Le travail de la justice équatorienne est particulièrement difficile depuis des mois. Elle est confrontée à une police, des juges et une armée largement infiltrés par les bandes criminelles. L’ambassadeur des États-Unis à Quito, Michael Fitzpatrick, a déclaré, il y a quelques mois, qu’« il y a des narco-généraux dans la police ». Pour Ernesto Anzieta, secrétaire à la sécurité de la ville de Quito, « jusqu’à aujourd’hui, aucun haut responsable de la police n’a été condamné. Mais fin 2023, une série d’arrestations dans les rangs de la police a eu lieu. L’institution est très faible et manque de crédibilité. On incorpore des nouveaux policiers après une formation de seulement six mois. Ils manquent d’équipements, d’armes. Beaucoup des nouvelles recrues montrent une faible motivation et ne se sont engagées que pour bénéficier d’un salaire, certes modeste mais garanti, dans un pays où la crise économique pèse sur l’ensemble de la population ».
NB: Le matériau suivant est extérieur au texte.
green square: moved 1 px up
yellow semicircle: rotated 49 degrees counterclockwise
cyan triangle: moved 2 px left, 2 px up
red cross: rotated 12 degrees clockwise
Le meurtre du procureur Suarez arrive au plus mauvais moment pour le nouveau président Daniel Noboa. Après avoir déclaré l’État de guerre totale au début du mois de janvier, il a déployé plus de 20 000 militaires dans Guayaquil, avec des premiers résultats: 1975 personnes ont été arrêtées pour terrorisme, 5 « terroristes » ont été abattus, 32 otages libérés. Les prisons ont retrouvé leur calme. 55 opérations de pacification ont été lancées qui ont permis à la capitale économique de l’Équateur de retrouver un semblant de normalité. Les magasins ont enfin levé leur rideau de fer et la population s’est remise à déambuler dans les rues de la ville. Mais l’assassinat du procureur Suarez vient rappeler la puissance des bandes criminelles à un État qui semble impuissant à endiguer la violence.

Ce jeudi, l’armée et la police équatorienne ont lancé une vaste opération dans le complexe pénitentiaire de Guayaquil. « Des effectifs de l’armée et de la police réalisent une nouvelle intervention », pour notamment « contrôler les périmètres externes et internes du centre pénitentiaire », indique l’armée dans un communiqué. De nombreux militaires en armes ont pénétré dans le vaste complexe d’après l’AFP.